Affaires
Comment les Finances ont mis la main sur 2 milliards de DH !
L’Etat a plafonné des fonds d’indemnisation des victimes d’accidents du travail pour récupérer le surplus et l’intégrer au budget.
Cafouillage autour de la gestion de ces fonds.

Après la surprise créée par la réimposition des plus-values sur les valeurs mobilières et celle de la suppression des exonérations de la TVA sur certains produits ou en faveur d’organismes étatiques, la Loi de finances 2006 réserve une troisième surprise. A la lecture de l’article 12, qui plafonne à 1 milliard de DH les fonds de majoration des rentes (850 MDH), de garantie (100 MDH) et de solidarité des employeurs (50 MDH), on ne se doute de rien. Sauf que ces fonds, destinés à l’indemnisation et/ou la valorisation des rentes des victimes d’accidents du travail et des risques non couverts par les assureurs, présentaient un solde d’environ 3 milliards de DH à fin 2005. Le même article autorise donc que «le solde disponible supérieur audit montant [soit] versé au Budget général». Soit 2 milliards de DH que l’argentier du Royaume à récupéré pour équilibrer les comptes de l’année en cours. Et ce n’est pas tout : l’article 19 de la Loi de finances a créé un SEGMA (service d’Etat géré d’une manière autonome) dénommé «Division des accidents du travail» qui bénéficiera, lui, de 6% du solde annuel des fonds avant d’injecter le surplus au Budget.
La CDG perdra 120 MDH de produits financiers
Aussi anecdotique que cela puisse paraître, Mustapha Bakkoury, directeur de la CDG, dépositaire de ces fonds, n’a rien vu venir – au même titre que les parlementaires, les syndicats ou les assureurs -, jusqu’à ce que le Trésor lui réclame le transfert du «butin». Selon des cadres du ministère des Finances qui ont requis l’anonymat, M. Bakkoury a confié à son entourage qu’il aurait pu bloquer la mesure, s’il avait été informé avant la promulgation de la Loi de finances (une information que nous n’avons pas pu recouper). Toujours est-il qu’il a certainement dû être contrarié par cette mesure car «la manne rapportait annuellement à la CDG jusqu’à 120 millions de DH de produits financiers», selon une source au ministère de l’Emploi.
Les fonds en question (qui emploient 400 personnes) sont logés depuis leur création, entre 1927 et 1943, au ministère de l’Emploi, et sont alimentés chaque année par des prélèvements sur les primes d’accidents du travail (AT). Le Fonds de garantie et le Fonds de solidarité ne le sont plus depuis quelques années déjà. Seul le Fonds de majoration des rentes continue de bénéficier, depuis 1986, de 15 à 35% de cette prime. Pour l’année 2005, il devra récupérer (à fin mars) 20 % des 1,25 milliard de DH des primes émises par le secteur. Au titre de l’année 2006, encore, le fonds récupérera 15%.
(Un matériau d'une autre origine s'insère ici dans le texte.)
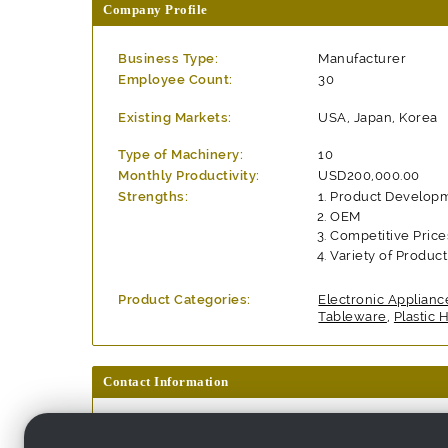
Company Profile
Business Type:
Manufacturer
Employee Count:
30
Existing Markets:
USA, Japan, Korea
Type of Machinery:
10
Monthly Productivity:
USD200,000.00
Strengths:
Product Develop
OEM
Competitive Price
Variety of Produc
Product Categories:
Electronic Applianc
Tableware
,
Plastic
Contact Information
Company Name:
Trendspot Trading C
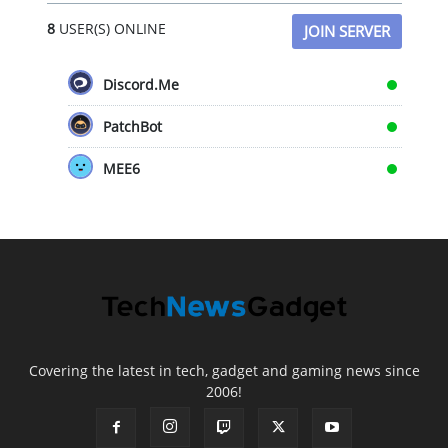
8
USER(S) ONLINE
JOIN SERVER
Discord.Me
PatchBot
MEE6
Covering the latest in tech, gadget and gaming news since
2006!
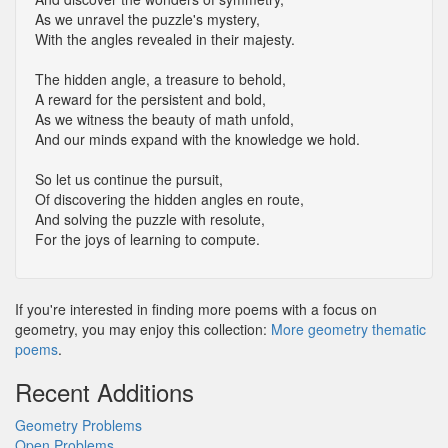
As we unravel the puzzle's mystery,
With the angles revealed in their majesty.
The hidden angle, a treasure to behold,
A reward for the persistent and bold,
As we witness the beauty of math unfold,
And our minds expand with the knowledge we hold.
So let us continue the pursuit,
Of discovering the hidden angles en route,
And solving the puzzle with resolute,
For the joys of learning to compute.
If you're interested in finding more poems with a focus on
geometry, you may enjoy this collection:
More geometry thematic
poems
.
Recent Additions
Geometry Problems
Open Problems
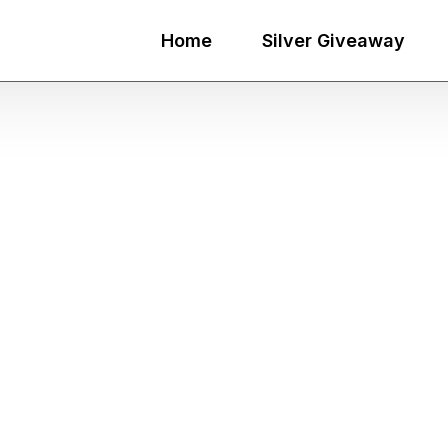
Home
Silver Giveaway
Selon un responsable au ministère de l’Emploi, «si l’Etat s’est servi dans ce fonds, c’est parce que les réserves mathématiques couvrent convenablement les engagements futurs». Il précise que ces fonds prennent en charge quelque 100 000 rentes des victimes d’AT, totalisant 200 millions de DH. Autre argument avancé : l’Etat reste le garant de la bonne marche de ces entités et peut intervenir à tout moment pour les renflouer. Contacté à ce sujet, le directeur du Budget (ministère des Finances) était toujours injoignable à l’heure où nous mettions sous presse.
Au sein de la Fédération des assureurs (FMSAR), les responsables se demandent si l’Etat a le droit de puiser dans des fonds alimentés par les cotisations du secteur privé.
Aux Finances, des cadres estiment que «ces fonds ont toujours fonctionné de manière opaque». Le responsable du ministère de l’Emploi affirme toutefois que «les trois fonds ont fait l’objet d’un audit en 2003». Les compagnies d’assurances, elles, affirment n’avoir pas d’information à ce sujet.
A fin décembre 2005, les trois fonds totalisaient 3 milliards de DH. La Loi de finances 2006 a ramené leur solde maximal à un milliard. Un tour de passe-passe.